> [ASSIGNMENT]
Write out exactly, and only, the lines from the one containing "Democracia y ciudadania" through the last line of the listing below.

> [RECORDED DATA]
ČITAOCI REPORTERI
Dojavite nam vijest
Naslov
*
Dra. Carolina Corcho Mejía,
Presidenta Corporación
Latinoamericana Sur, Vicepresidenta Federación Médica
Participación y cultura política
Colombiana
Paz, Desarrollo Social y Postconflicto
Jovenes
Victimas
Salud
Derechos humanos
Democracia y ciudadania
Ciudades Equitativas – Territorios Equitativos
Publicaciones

> [SOLUTION TO THE EXERCISE]
Democracia y ciudadania
Ciudades Equitativas – Territorios Equitativos
Publicaciones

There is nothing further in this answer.